*PASSAGE PROVIDED:*
'''

- Born: January 29, 1953 Brovinë, Gjakova, Yugoslavia
- Died: January 28, 2017 (aged 63)
- Occupations: Professor, academic, politician, activist, and military commander
- Years active: 1980–2017
- Known for: Politics, educational activism, military leadership
- Spouse: Fatime Sylejmani
- Children: 6

= Sylejman Sylejmani =

Albanian academic and politician

Sylejman Sylejmani (January 29, 1953 – January 28, 2017) was an Albanian academic, politician, military commander, and activist. He was a professor of chemistry at the University of Prishtina and served as the Education Minister of Gjakova. He also led the League of Albanian Educators (LASH) and was a co-founder of the Democratic League of Kosovo (LDK) and the Kosovo Liberation Army (KLA). Sylejmani participated in the Kosovo War and suffered from amyotrophic lateral sclerosis (ALS), reportedly as a result of torture endured during and prior to the conflict.

== Early life ==
Sylejmani was born on January 29, 1953, in Brovinë, Yugoslavia.

'''

*DATA EXTRACT:*
'''

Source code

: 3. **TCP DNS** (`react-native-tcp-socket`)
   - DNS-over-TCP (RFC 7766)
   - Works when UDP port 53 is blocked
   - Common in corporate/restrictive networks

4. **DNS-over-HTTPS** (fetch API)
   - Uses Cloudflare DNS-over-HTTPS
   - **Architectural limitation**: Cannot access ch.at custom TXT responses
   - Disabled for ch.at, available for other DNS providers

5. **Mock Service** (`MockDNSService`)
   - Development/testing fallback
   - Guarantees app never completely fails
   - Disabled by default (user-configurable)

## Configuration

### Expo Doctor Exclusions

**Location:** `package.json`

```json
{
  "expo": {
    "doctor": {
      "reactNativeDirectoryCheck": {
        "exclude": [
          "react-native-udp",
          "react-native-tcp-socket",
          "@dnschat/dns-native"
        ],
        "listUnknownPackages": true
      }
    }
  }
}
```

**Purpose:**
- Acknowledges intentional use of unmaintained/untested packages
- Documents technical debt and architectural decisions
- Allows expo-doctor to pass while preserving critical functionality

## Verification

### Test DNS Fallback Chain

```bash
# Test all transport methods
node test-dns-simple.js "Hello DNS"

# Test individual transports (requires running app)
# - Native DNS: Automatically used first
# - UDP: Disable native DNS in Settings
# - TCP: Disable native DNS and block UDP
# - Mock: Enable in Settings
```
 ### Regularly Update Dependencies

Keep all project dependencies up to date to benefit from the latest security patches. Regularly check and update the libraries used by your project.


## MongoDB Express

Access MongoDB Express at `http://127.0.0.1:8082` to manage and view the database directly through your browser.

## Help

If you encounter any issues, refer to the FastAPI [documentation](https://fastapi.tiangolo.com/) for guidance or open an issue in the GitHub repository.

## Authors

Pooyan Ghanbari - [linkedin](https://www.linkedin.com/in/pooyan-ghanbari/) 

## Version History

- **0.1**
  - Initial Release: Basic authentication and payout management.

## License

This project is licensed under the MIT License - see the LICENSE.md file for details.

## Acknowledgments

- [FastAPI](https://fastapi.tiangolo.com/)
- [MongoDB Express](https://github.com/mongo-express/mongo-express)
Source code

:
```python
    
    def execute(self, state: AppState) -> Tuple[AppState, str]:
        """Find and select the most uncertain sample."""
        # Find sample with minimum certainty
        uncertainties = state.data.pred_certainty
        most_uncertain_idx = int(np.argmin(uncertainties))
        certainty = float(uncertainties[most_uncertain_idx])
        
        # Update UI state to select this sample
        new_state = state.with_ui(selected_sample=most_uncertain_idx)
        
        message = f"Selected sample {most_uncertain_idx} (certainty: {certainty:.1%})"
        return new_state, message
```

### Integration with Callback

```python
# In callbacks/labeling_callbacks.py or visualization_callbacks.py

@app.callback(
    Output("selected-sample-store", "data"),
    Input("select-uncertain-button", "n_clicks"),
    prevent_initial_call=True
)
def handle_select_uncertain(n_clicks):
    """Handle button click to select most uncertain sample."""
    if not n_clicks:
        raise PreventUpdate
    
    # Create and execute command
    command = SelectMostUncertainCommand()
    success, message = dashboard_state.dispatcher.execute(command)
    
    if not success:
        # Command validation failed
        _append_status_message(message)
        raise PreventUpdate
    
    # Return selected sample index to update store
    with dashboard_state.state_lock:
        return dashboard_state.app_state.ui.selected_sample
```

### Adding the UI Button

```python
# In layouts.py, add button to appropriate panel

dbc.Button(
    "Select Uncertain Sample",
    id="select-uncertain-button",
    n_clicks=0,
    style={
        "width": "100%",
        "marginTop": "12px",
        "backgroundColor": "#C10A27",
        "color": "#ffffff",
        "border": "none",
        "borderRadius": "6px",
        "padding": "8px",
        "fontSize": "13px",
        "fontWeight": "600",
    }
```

'''

*WORK REQUEST A:* Reproduce the Sylejmani biography between "Albanian academic and" and "to the conflict.", inclusive, swapping "politician" for "statesman".
*WORK REQUEST B:* Condense the paragraph of the Sylejmani biography beginning "Sylejman Sylejmani (January 29, 1953" into a bulleted list that keeps its main facts.

*ANSWER SECTION A:*
Albanian academic and statesman

Sylejman Sylejmani (January 29, 1953 – January 28, 2017) was an Albanian academic, statesman, military commander, and activist. He was a professor of chemistry at the University of Prishtina and served as the Education Minister of Gjakova. He also led the League of Albanian Educators (LASH) and was a co-founder of the Democratic League of Kosovo (LDK) and the Kosovo Liberation Army (KLA). Sylejmani participated in the Kosovo War and suffered from amyotrophic lateral sclerosis (ALS), reportedly as a result of torture endured during and prior to the conflict.

*ANSWER SECTION B:*
- Albanian academic, politician, military commander, and activist (January 29, 1953 – January 28, 2017)
- Professor of chemistry at the University of Prishtina
- Education Minister of Gjakova
- Leader of the League of Albanian Educators (LASH)
- Co-founder of the Democratic League of Kosovo (LDK) and the Kosovo Liberation Army (KLA)
- Participant in the Kosovo War
- Suffered from ALS, reportedly due to torture endured during and before the conflict